**Task instructions:** Down to the last line, restate the listing below exactly.
═════ Information supplied ═════
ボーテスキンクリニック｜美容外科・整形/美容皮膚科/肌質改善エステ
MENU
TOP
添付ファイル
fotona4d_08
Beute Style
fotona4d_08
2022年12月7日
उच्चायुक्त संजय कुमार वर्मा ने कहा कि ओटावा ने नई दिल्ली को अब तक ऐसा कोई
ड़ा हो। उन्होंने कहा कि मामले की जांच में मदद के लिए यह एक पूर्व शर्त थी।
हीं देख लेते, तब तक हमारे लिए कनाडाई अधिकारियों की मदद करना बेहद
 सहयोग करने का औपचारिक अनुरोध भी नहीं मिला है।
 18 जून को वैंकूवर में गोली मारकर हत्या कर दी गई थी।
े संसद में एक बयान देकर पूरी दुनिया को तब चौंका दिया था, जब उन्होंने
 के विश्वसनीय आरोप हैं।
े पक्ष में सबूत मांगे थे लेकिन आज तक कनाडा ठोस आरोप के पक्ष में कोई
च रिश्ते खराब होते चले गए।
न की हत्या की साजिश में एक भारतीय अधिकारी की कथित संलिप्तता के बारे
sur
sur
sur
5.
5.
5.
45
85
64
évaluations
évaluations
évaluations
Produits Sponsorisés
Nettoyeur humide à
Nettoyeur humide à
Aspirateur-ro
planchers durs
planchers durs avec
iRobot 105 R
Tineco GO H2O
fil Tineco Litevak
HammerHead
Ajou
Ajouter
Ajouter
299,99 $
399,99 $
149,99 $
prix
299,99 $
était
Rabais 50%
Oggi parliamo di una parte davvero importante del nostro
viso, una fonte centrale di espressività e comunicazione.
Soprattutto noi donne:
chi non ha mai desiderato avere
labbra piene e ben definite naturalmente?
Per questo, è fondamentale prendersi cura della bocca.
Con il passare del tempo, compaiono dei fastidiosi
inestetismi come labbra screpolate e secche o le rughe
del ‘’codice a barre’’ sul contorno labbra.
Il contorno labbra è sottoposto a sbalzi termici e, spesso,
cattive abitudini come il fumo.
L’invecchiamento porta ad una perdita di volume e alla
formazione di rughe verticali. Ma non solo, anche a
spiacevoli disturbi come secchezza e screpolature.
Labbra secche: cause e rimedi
═════
**Output:**
ボーテスキンクリニック｜美容外科・整形/美容皮膚科/肌質改善エステ
MENU
TOP
添付ファイル
fotona4d_08
Beute Style
fotona4d_08
2022年12月7日
उच्चायुक्त संजय कुमार वर्मा ने कहा कि ओटावा ने नई दिल्ली को अब तक ऐसा कोई
ड़ा हो। उन्होंने कहा कि मामले की जांच में मदद के लिए यह एक पूर्व शर्त थी।
हीं देख लेते, तब तक हमारे लिए कनाडाई अधिकारियों की मदद करना बेहद
 सहयोग करने का औपचारिक अनुरोध भी नहीं मिला है।
 18 जून को वैंकूवर में गोली मारकर हत्या कर दी गई थी।
े संसद में एक बयान देकर पूरी दुनिया को तब चौंका दिया था, जब उन्होंने
 के विश्वसनीय आरोप हैं।
े पक्ष में सबूत मांगे थे लेकिन आज तक कनाडा ठोस आरोप के पक्ष में कोई
च रिश्ते खराब होते चले गए।
न की हत्या की साजिश में एक भारतीय अधिकारी की कथित संलिप्तता के बारे
sur
sur
sur
5.
5.
5.
45
85
64
évaluations
évaluations
évaluations
Produits Sponsorisés
Nettoyeur humide à
Nettoyeur humide à
Aspirateur-ro
planchers durs
planchers durs avec
iRobot 105 R
Tineco GO H2O
fil Tineco Litevak
HammerHead
Ajou
Ajouter
Ajouter
299,99 $
399,99 $
149,99 $
prix
299,99 $
était
Rabais 50%
Oggi parliamo di una parte davvero importante del nostro
viso, una fonte centrale di espressività e comunicazione.
Soprattutto noi donne:
chi non ha mai desiderato avere
labbra piene e ben definite naturalmente?
Per questo, è fondamentale prendersi cura della bocca.
Con il passare del tempo, compaiono dei fastidiosi
inestetismi come labbra screpolate e secche o le rughe
del ‘’codice a barre’’ sul contorno labbra.
Il contorno labbra è sottoposto a sbalzi termici e, spesso,
cattive abitudini come il fumo.
L’invecchiamento porta ad una perdita di volume e alla
formazione di rughe verticali. Ma non solo, anche a
spiacevoli disturbi come secchezza e screpolature.
Labbra secche: cause e rimedi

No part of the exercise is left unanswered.